* Input data *
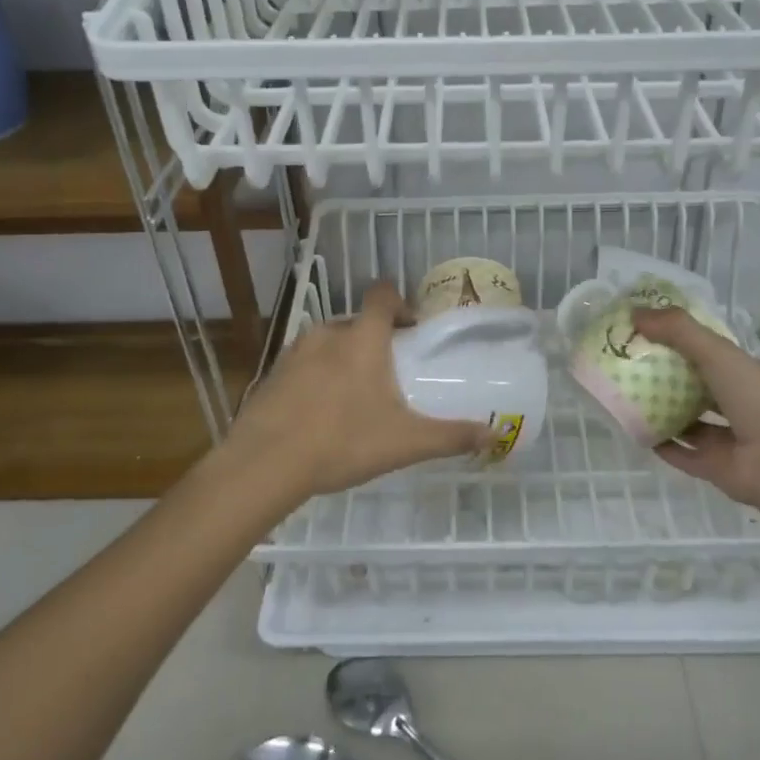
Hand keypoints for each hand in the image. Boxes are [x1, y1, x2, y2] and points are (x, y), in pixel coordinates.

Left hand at [218, 283, 494, 510]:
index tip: (412, 328)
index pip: (383, 296)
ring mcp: (294, 352)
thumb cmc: (343, 442)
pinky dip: (315, 377)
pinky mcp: (271, 374)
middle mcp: (327, 334)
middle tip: (389, 373)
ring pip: (327, 343)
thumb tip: (495, 435)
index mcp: (362, 338)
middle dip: (374, 340)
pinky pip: (302, 365)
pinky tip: (319, 414)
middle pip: (356, 322)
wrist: (265, 464)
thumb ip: (451, 436)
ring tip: (354, 396)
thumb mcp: (405, 442)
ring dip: (343, 358)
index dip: (400, 303)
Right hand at [632, 308, 759, 508]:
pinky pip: (682, 452)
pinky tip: (635, 430)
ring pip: (691, 421)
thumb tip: (634, 312)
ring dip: (664, 409)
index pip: (717, 355)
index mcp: (754, 375)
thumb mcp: (720, 353)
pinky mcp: (716, 467)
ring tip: (629, 395)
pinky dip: (661, 443)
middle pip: (701, 387)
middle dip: (670, 376)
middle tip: (633, 363)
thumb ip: (679, 331)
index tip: (652, 334)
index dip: (686, 342)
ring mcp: (731, 439)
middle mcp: (745, 406)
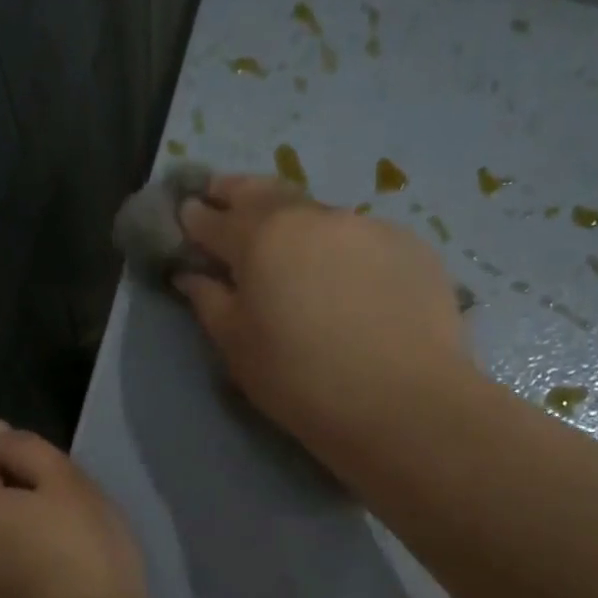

* What is needed *
Only what runs from the line containing "thumb tip: (634, 312)" through the end of the entries above should be extracted, exactly and without pictures.

* The answer *
thumb tip: (634, 312)
ring dip: (664, 409)
index pip: (717, 355)
index mcp: (754, 375)
thumb mcp: (720, 353)
pinky mcp: (716, 467)
ring tip: (629, 395)
pinky dip: (661, 443)
middle pip: (701, 387)
middle dip: (670, 376)
middle tip: (633, 363)
thumb ip: (679, 331)
index tip: (652, 334)
index dip: (686, 342)
ring mcp: (731, 439)
middle mcp: (745, 406)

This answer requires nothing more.